According to a December 1995 Energy Review for Newfoundland and Labrador completed by the Newfoundland Department of Natural Resources, the province lags behind the rest of Canada in energy efficiency improvements in its economy. From 1973 to 1992, "Canada's energy use per unit of production dropped over 25 per cent. For Newfoundland and Labrador, figures for 1973 are unavailable, however for the period 1979 to 1992 energy intensity dropped from .73 to .69 tonnes of oil equivalent (TOE) per $1,000 of gross domestic product, a decline of 5.5 per cent. The corresponding figure for Canada is a 21.2 per cent decline.

"The low percentage improvement in energy utilization per dollar of GDP in Newfoundland when compared to Canada and other OECD countries is attributed to a combination of (1) a higher growth rate in energy consumption (8.3 per cent between 1979-1992) for Newfoundland versus 5.1 per cent for Canada, and (2) a dramatically lower GDP growth rate of 13.6 per cent for Newfoundland versus 33.7 per cent for Canada. The high rate of energy utilization in Newfoundland (.69 versus .28 for the OECD total) is explained by an economic structure that is characterized by a relatively low value added component of GDP and a relatively high proportion of energy demand represented by the transportation and residential sectors, thereby contributing to a relatively high energy input per dollar of output."

With respect to the greenhouse gas emissions from this energy use, the report explains:

"Newfoundland's energy-related carbon dioxide emissions are about 2 per cent of Canada's. Per capita emissions for Newfoundland are 5th highest among provinces. There are, however, distinct differences in the sector proportions between Canada and this Province. Industrial sector emissions have a far lower share in Newfoundland, while transportation sector emissions are relatively higher. These differences are often attributed to differences in economic structure and, of large significance, the proportion of hydroelectric generation in Newfoundland's electrical power system."

The higher level of personal emissions in Newfoundland requires the government pursue higher energy efficiency standards for all its new buildings by adopting the new Energy Code for Buildings and Houses, retrofits of existing buildings to that same standard or higher and incentives for consumers to purchase energy-efficient vehicles encouraged through a revenue-neutral feebate program where gas guzzlers are taxed and gas sippers receive a rebate.

Premier Tobin's election platform focused on resource development to create jobs. The Government is promoting major new oil exploration initiatives in the Terra Nova offshore field (close to Hibernia) and both onshore and offshore exploration off the west coast of the province (request for bids for 31 parcels throughout western Newfoundland issued in November 1995). Huge areas of the west coast of the Island were opened up to oil exploration in 1995.
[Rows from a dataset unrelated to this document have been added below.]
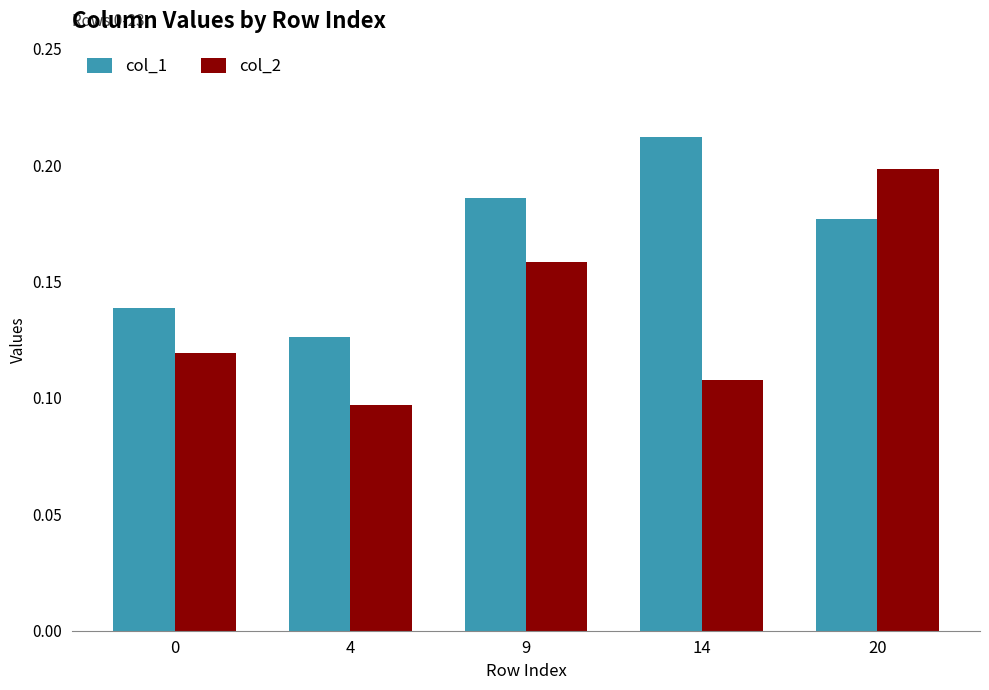

What is the sum of the col_1 values at 9 and 4?

0.3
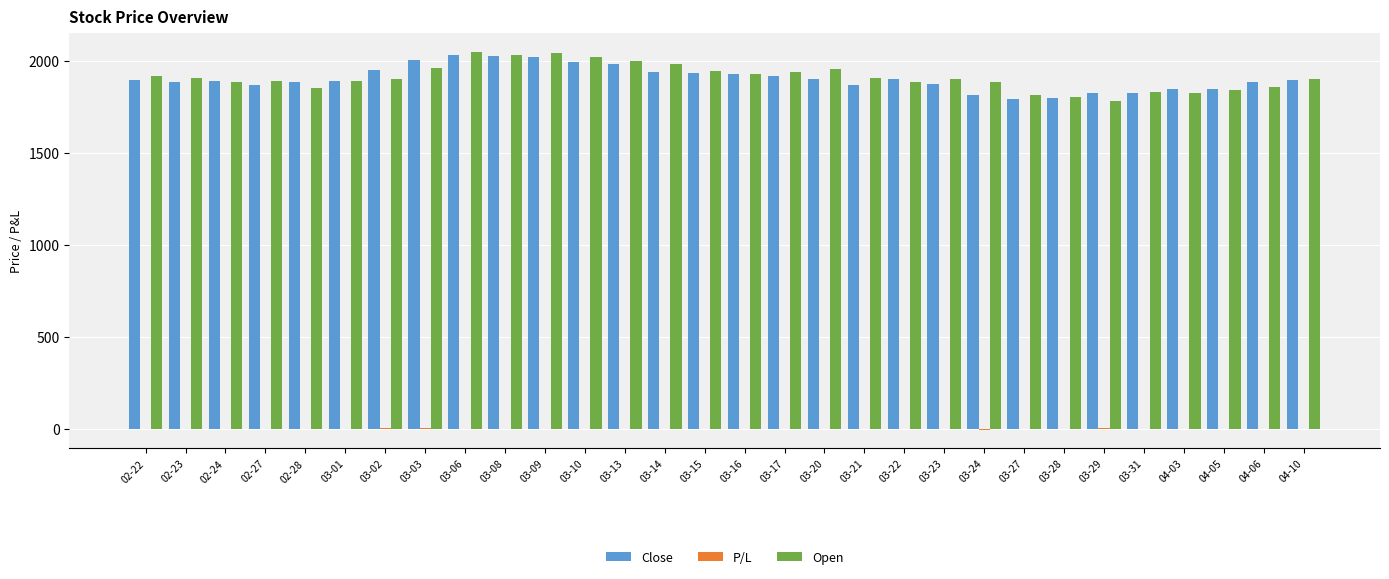

Is the value of Open at 03-17 greater than the value of Close at 03-28?

Yes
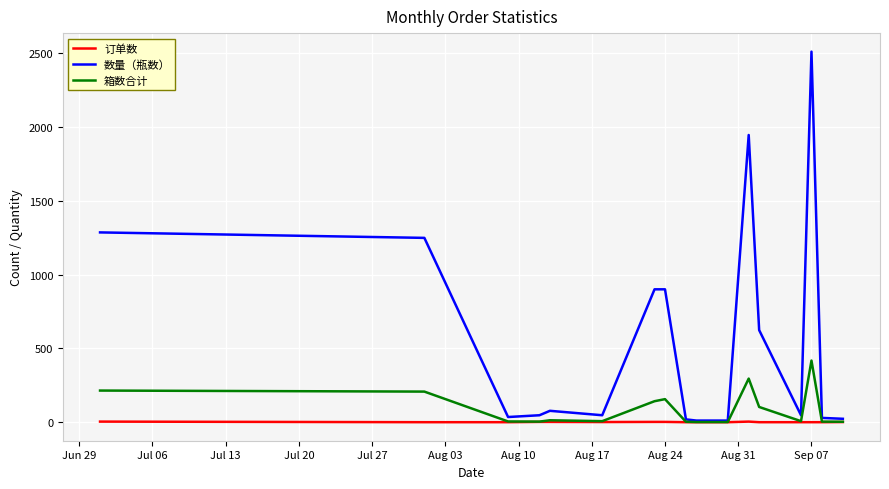

What is the greatest value displayed?

2508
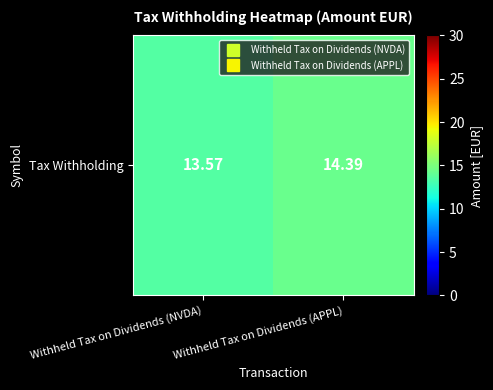

Where does the data first go above 14?

Withheld Tax on Dividends (APPL)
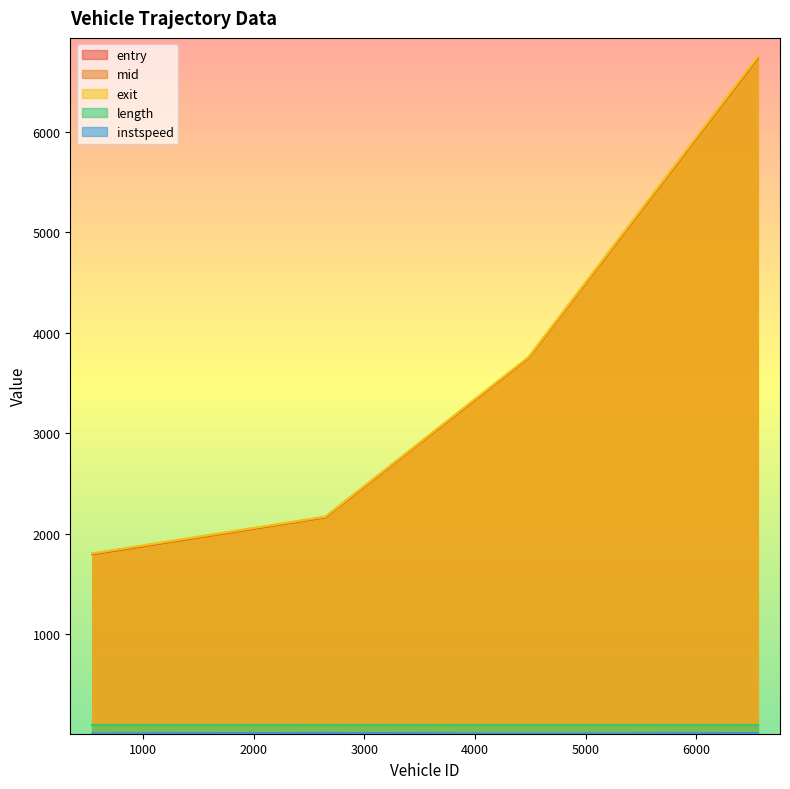

Is the value of entry at 2647 greater than the value of instspeed at 542?

Yes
According to Government figures, direct Hibernia related employment peaked in September 1995 at 6,431 jobs and over the long term production phase beginning in late 1997, annual direct Hibernia employment is estimated to be in the 800 - 1,000 person years range. Additional employment from development of Terra Nova would be in the range of 500 - 1,000 person years annually.

To encourage this development, the provincial Government announced in June, 1994, changes to the royalty regime aimed at encouraging development. "These regimes are designed to be sensitive to the level of risks, to be competitive with other jurisdictions and to provide for a fair sharing of resources."

Support of oil and gas development will turn Newfoundland into our eastern Alberta. Few jobs will be created and world-wide emissions of greenhouse gas emissions will increase. Coastal sea level rise, coastal damage from extreme weather events and erosion, fisheries impacts from changing ocean currents and temperatures, as well as massive changes to the Island's forestry sector as species change through forest fire and pest outbreaks will cause losses far in excess of short-term economic benefits from minimal job creation and government royalty revenue.